JAKARTA-Komisi II DPRD Kalsel mengonsultasikan pembentukan Unit Pelaksana Teknis (UPT) Alat Mesin Pertanian dengan Kementerian Pertanian atau Kementan Republik Indonesia di Jakarta.
Dalam pertemuan dengan Direktorat Jenderal (Ditjen) Sarana dan Prasarana Pertanian Kementan, 24 Januari 2022 tersebut, Wakil Ketua Komisi II Hj Dewi Damayanti Said menyampaikan maksud dan tujuan kedatangan rombongan. Yaitu melakukan koordinasi awal terkait rencana Pemprov Kalsel membentuk UPT Alat Mesin Pertanian (Alsintan).
“Pembentukan UPT Alsintan sebagai upaya peningkatan pelayanan dan pengelolaan terhadap petani. Kalsel dengan luas wilayah lebih kurang 3,7 juta hektare (ha) dan kini terbagi 13 kabupaten/kota juga merupakan daerah agraris atau pertanian,” ucapnya.
Menurutnya, berdasarkan data Dinas Tanaman Pangan dan Hortikultura Kalsel, jumlah alsintan yang dimiliki provinsi cukup besar. Sehingga perlu manajemen dan pengelolaan yang baik, agar alsintan terpelihara dengan baik dan penggunaan sesuai sasaan.
Disadari, penggunaan alsintan sangat penting peranannya untuk mewujudkan kedaulatan pangan, kesejahteraan petani, peningkatan nilai tambah dan daya saing, serta peningkatan penyediaan bahan baku industri pengolahan hasil pertanian.
“Oleh karena itu, pengembangan alsintan menjadi salah satu program strategis Pemprov Kalsel dan diharapkan dalam implementasi nantinya dapat berjalan secara optimal,” ujarnya.
Menurut dia, program bantuan alsintan dari pemerintah memang diperlukan. Namun, dengan banyaknya peralatan yang masuk di perdesaan, tanpa memperhitungkan ketersediaan sarana perbengkelan, kemudahan memperoleh suku cadang, serta pelatihan/pembinaan, akan menjadikan bantuan tersebut kurang dapat dimanfaatkan secara optimal.

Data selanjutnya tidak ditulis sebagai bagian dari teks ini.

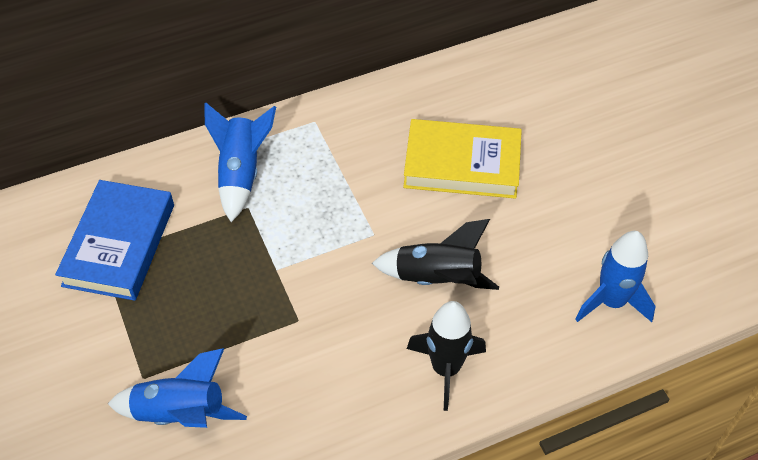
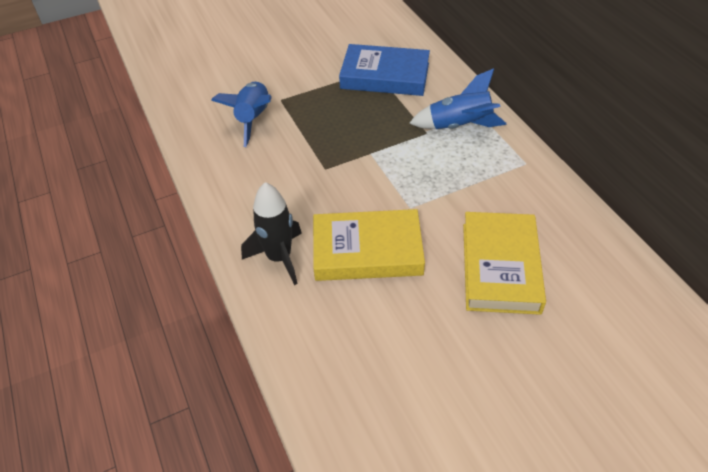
camera: 90 degrees right, 5 degrees down
black rocket [372,219,499,290] -> yellow book [313,209,425,281]
blue rocket [575,231,655,322] -> none

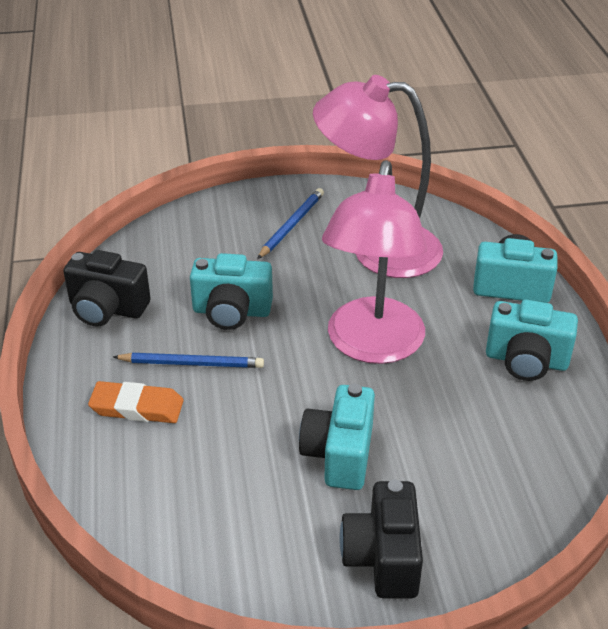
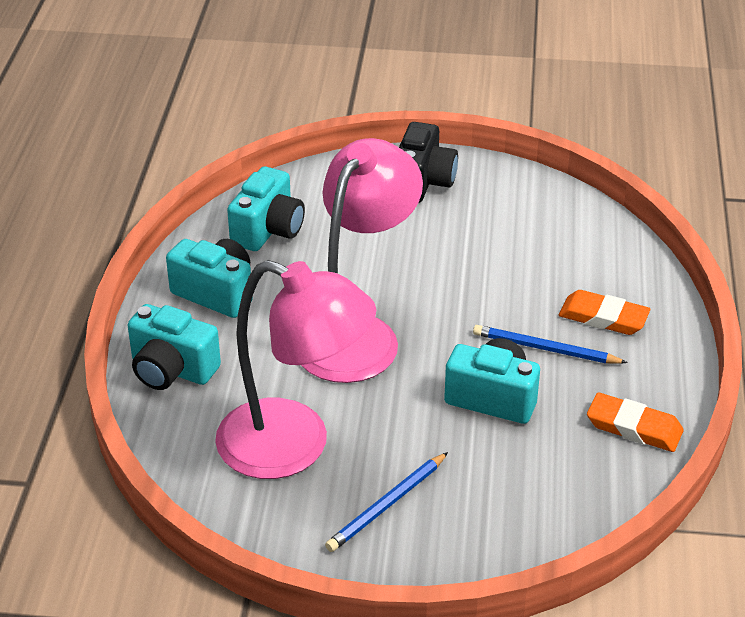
camera: 165 degrees left, 0 degrees up
black camera [63,250,151,327] -> orange eraser [587,392,684,452]
turquoise camera [299,384,375,490] -> turquoise camera moved to [227,166,305,251]

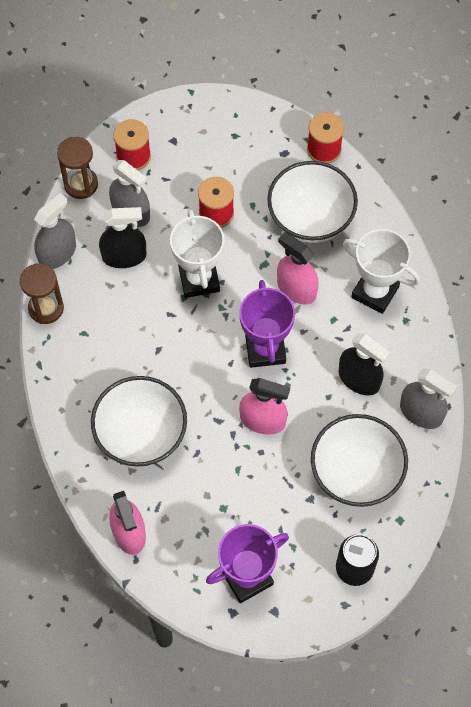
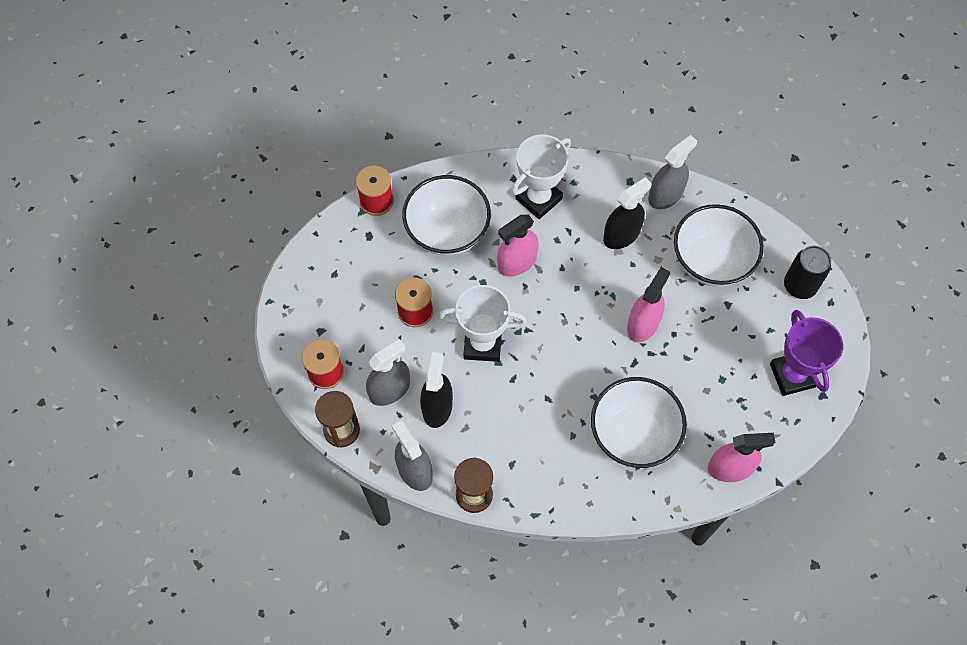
camera: 75 degrees left, 0 degrees up
purple trophy [239,280,295,368] -> none

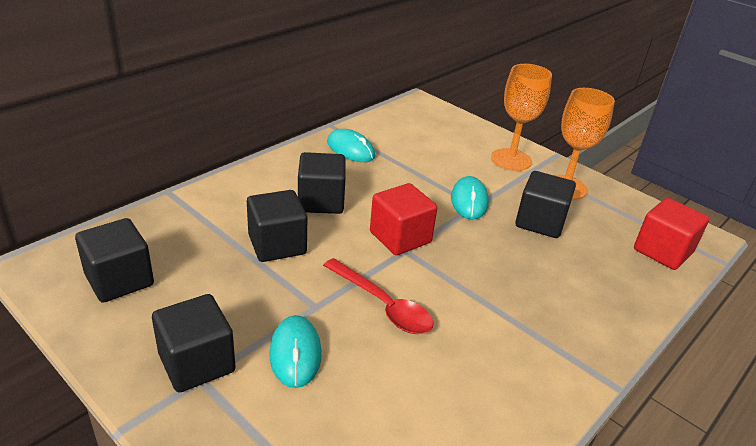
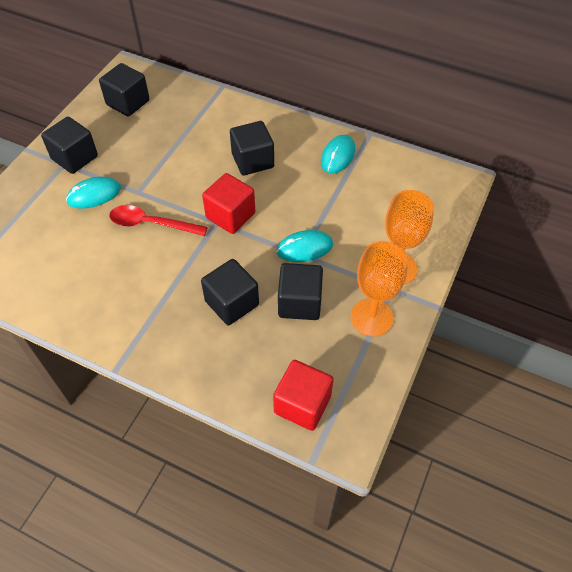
camera: 75 degrees right, 20 degrees up
black cube [247,190,307,262] -> black cube moved to [201,259,259,325]
red spoon [323,258,433,334] -> red spoon turned 75 degrees clockwise [109,205,208,236]

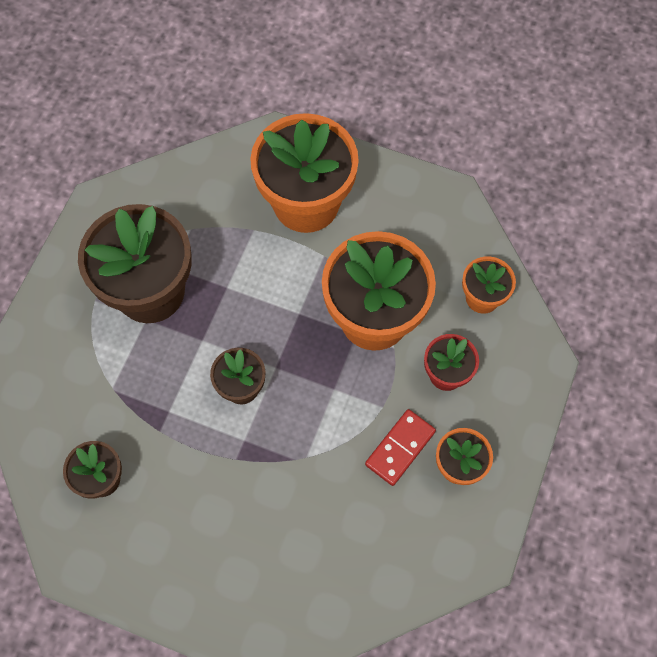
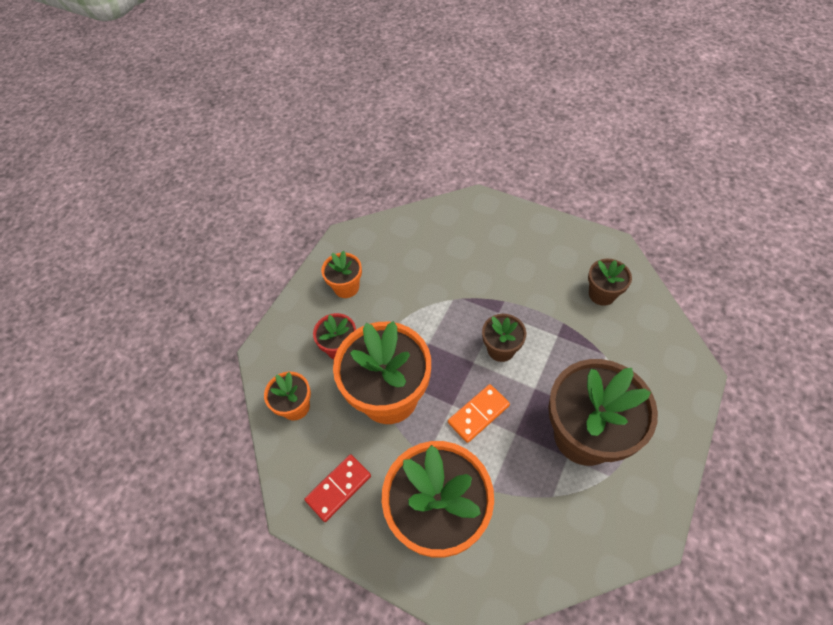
camera: 170 degrees left, 10 degrees down
red domino [365,409,436,486] -> red domino moved to [304,454,371,522]
none -> orange domino [448,384,510,443]

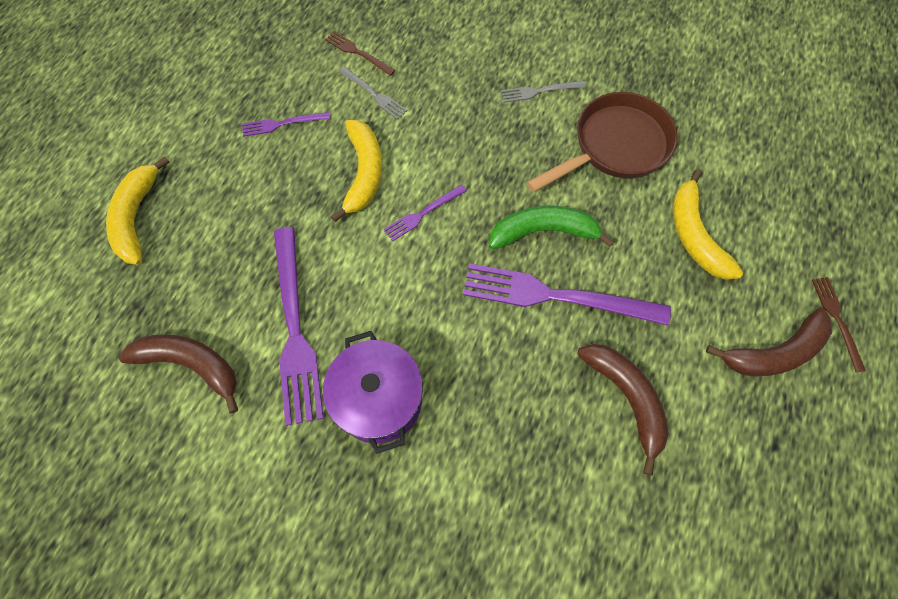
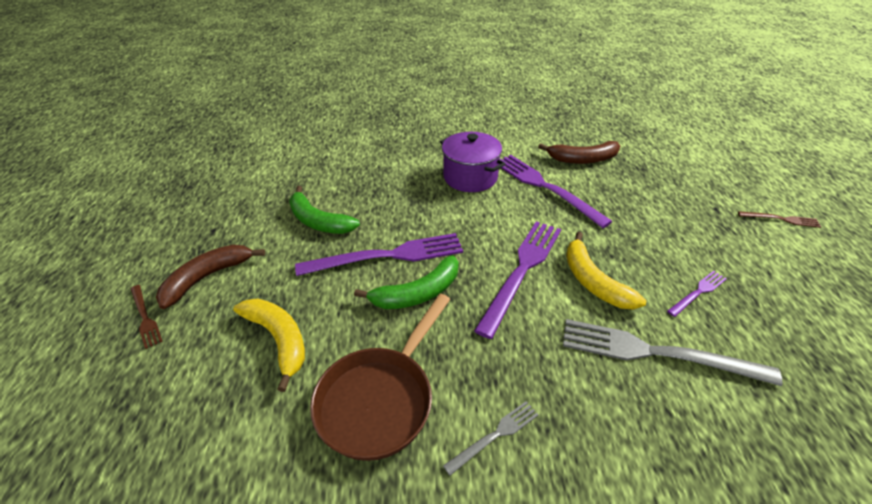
camera: 155 degrees right, 25 degrees down
yellow banana [106,156,169,265] -> none
brown fork [325,31,395,76] -> brown fork moved to [738,211,821,228]
grey fork [339,67,407,120] -> grey fork [563,319,783,386], size x2.06
purple fork [384,184,467,241] -> purple fork [474,221,561,339], size x2.06
brown banana [578,344,669,476] -> green banana [289,186,360,234]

Kondisi seperti itu dapat menyebabkan sebagian besar alat dan mesin pertanian tidak terpelihara, sehingga mengalami kerusakan. Akibatnya, pengelolaan alsintan akan dihadapkan dengan keterbatasan untuk memberikan layanan yang tepat waktu dan menguntungkan.
Ditjen Sarana dan Prasarana Pertanian menyambut baik rencana Pemprov Kalsel membentuk UPT atau Unit Pelaksana Daerah Teknis (UPDT) Alsintan tersebut.
Direktur Alat Mesin Pertanian Ditjen Sarana dan Prasarana Pertanian Andi Nur Alamsyah menerangkan, kondisi APBN secara umum mengalami penurunan, hal tersebut berlaku pula di jajaran Kementan dari sebelumnya alokasi anggaran Rp 25 triliun, namun beberapa tahun belakang hanya berada pada kisaran Rp 14 triliun.
“Hal tersebut berimbas pula pada anggaran Direktorat Alat Mesin Pertanian dari sebelumnya Rp 1,5 triliun, kini mengalami penurunan menjadi hanya sekitar Rp 400 miliar,” ungkapnya.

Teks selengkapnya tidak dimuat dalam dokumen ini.